Dataset records
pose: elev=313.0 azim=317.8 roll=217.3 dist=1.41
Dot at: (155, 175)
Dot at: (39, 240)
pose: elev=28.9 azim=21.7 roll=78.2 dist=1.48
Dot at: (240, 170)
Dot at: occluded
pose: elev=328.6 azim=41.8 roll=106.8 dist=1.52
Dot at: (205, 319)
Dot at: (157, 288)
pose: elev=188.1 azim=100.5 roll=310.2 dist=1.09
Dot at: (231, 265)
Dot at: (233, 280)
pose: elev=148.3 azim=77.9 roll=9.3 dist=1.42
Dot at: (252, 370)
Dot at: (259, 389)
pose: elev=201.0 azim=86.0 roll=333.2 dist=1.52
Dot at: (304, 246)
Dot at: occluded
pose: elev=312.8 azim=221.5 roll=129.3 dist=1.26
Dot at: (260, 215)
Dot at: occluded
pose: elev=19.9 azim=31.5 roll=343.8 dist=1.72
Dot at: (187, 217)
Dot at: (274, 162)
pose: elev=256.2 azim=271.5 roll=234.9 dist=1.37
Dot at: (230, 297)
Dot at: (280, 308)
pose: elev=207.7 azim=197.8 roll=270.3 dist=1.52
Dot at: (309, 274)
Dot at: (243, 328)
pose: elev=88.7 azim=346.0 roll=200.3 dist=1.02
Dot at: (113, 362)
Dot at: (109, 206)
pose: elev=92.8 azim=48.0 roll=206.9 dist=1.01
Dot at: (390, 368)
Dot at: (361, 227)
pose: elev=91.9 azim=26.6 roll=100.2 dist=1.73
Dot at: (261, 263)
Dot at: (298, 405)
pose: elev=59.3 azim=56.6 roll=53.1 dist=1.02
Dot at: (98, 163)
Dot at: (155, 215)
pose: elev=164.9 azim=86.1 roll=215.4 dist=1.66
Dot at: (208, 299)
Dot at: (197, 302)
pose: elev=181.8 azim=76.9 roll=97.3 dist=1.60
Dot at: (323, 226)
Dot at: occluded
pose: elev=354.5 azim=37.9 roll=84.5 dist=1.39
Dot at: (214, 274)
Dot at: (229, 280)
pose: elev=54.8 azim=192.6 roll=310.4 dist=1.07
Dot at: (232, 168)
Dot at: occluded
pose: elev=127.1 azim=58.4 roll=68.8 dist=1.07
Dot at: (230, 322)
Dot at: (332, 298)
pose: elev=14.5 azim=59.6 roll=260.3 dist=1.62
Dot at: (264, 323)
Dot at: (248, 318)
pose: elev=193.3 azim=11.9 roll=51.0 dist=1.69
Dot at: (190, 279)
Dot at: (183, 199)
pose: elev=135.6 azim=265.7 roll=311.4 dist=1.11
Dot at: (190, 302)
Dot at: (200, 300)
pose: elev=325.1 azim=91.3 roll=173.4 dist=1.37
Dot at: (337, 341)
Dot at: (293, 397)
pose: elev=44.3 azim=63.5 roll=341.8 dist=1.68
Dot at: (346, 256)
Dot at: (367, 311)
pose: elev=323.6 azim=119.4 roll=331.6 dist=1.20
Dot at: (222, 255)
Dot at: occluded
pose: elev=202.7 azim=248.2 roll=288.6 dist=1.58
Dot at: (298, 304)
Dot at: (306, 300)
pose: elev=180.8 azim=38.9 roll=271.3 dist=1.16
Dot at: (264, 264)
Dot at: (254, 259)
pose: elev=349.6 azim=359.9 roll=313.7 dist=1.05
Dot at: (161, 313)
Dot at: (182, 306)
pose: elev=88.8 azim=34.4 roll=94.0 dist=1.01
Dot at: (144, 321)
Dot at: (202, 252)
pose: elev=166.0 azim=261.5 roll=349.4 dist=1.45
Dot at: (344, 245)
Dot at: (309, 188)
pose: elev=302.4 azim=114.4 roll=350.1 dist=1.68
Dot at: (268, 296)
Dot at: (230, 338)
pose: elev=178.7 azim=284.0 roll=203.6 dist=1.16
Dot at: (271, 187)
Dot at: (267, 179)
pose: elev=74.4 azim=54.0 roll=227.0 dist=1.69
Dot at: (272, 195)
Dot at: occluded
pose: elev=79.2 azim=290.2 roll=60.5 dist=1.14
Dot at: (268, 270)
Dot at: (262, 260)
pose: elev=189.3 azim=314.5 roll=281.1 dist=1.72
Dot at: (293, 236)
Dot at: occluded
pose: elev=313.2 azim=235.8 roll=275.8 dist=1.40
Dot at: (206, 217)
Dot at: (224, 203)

▶ **Work to complete**
Retype every line of the records above with no changes.

▶ **Solution below**
pose: elev=313.0 azim=317.8 roll=217.3 dist=1.41
Dot at: (155, 175)
Dot at: (39, 240)
pose: elev=28.9 azim=21.7 roll=78.2 dist=1.48
Dot at: (240, 170)
Dot at: occluded
pose: elev=328.6 azim=41.8 roll=106.8 dist=1.52
Dot at: (205, 319)
Dot at: (157, 288)
pose: elev=188.1 azim=100.5 roll=310.2 dist=1.09
Dot at: (231, 265)
Dot at: (233, 280)
pose: elev=148.3 azim=77.9 roll=9.3 dist=1.42
Dot at: (252, 370)
Dot at: (259, 389)
pose: elev=201.0 azim=86.0 roll=333.2 dist=1.52
Dot at: (304, 246)
Dot at: occluded
pose: elev=312.8 azim=221.5 roll=129.3 dist=1.26
Dot at: (260, 215)
Dot at: occluded
pose: elev=19.9 azim=31.5 roll=343.8 dist=1.72
Dot at: (187, 217)
Dot at: (274, 162)
pose: elev=256.2 azim=271.5 roll=234.9 dist=1.37
Dot at: (230, 297)
Dot at: (280, 308)
pose: elev=207.7 azim=197.8 roll=270.3 dist=1.52
Dot at: (309, 274)
Dot at: (243, 328)
pose: elev=88.7 azim=346.0 roll=200.3 dist=1.02
Dot at: (113, 362)
Dot at: (109, 206)
pose: elev=92.8 azim=48.0 roll=206.9 dist=1.01
Dot at: (390, 368)
Dot at: (361, 227)
pose: elev=91.9 azim=26.6 roll=100.2 dist=1.73
Dot at: (261, 263)
Dot at: (298, 405)
pose: elev=59.3 azim=56.6 roll=53.1 dist=1.02
Dot at: (98, 163)
Dot at: (155, 215)
pose: elev=164.9 azim=86.1 roll=215.4 dist=1.66
Dot at: (208, 299)
Dot at: (197, 302)
pose: elev=181.8 azim=76.9 roll=97.3 dist=1.60
Dot at: (323, 226)
Dot at: occluded
pose: elev=354.5 azim=37.9 roll=84.5 dist=1.39
Dot at: (214, 274)
Dot at: (229, 280)
pose: elev=54.8 azim=192.6 roll=310.4 dist=1.07
Dot at: (232, 168)
Dot at: occluded
pose: elev=127.1 azim=58.4 roll=68.8 dist=1.07
Dot at: (230, 322)
Dot at: (332, 298)
pose: elev=14.5 azim=59.6 roll=260.3 dist=1.62
Dot at: (264, 323)
Dot at: (248, 318)
pose: elev=193.3 azim=11.9 roll=51.0 dist=1.69
Dot at: (190, 279)
Dot at: (183, 199)
pose: elev=135.6 azim=265.7 roll=311.4 dist=1.11
Dot at: (190, 302)
Dot at: (200, 300)
pose: elev=325.1 azim=91.3 roll=173.4 dist=1.37
Dot at: (337, 341)
Dot at: (293, 397)
pose: elev=44.3 azim=63.5 roll=341.8 dist=1.68
Dot at: (346, 256)
Dot at: (367, 311)
pose: elev=323.6 azim=119.4 roll=331.6 dist=1.20
Dot at: (222, 255)
Dot at: occluded
pose: elev=202.7 azim=248.2 roll=288.6 dist=1.58
Dot at: (298, 304)
Dot at: (306, 300)
pose: elev=180.8 azim=38.9 roll=271.3 dist=1.16
Dot at: (264, 264)
Dot at: (254, 259)
pose: elev=349.6 azim=359.9 roll=313.7 dist=1.05
Dot at: (161, 313)
Dot at: (182, 306)
pose: elev=88.8 azim=34.4 roll=94.0 dist=1.01
Dot at: (144, 321)
Dot at: (202, 252)
pose: elev=166.0 azim=261.5 roll=349.4 dist=1.45
Dot at: (344, 245)
Dot at: (309, 188)
pose: elev=302.4 azim=114.4 roll=350.1 dist=1.68
Dot at: (268, 296)
Dot at: (230, 338)
pose: elev=178.7 azim=284.0 roll=203.6 dist=1.16
Dot at: (271, 187)
Dot at: (267, 179)
pose: elev=74.4 azim=54.0 roll=227.0 dist=1.69
Dot at: (272, 195)
Dot at: occluded
pose: elev=79.2 azim=290.2 roll=60.5 dist=1.14
Dot at: (268, 270)
Dot at: (262, 260)
pose: elev=189.3 azim=314.5 roll=281.1 dist=1.72
Dot at: (293, 236)
Dot at: occluded
pose: elev=313.2 azim=235.8 roll=275.8 dist=1.40
Dot at: (206, 217)
Dot at: (224, 203)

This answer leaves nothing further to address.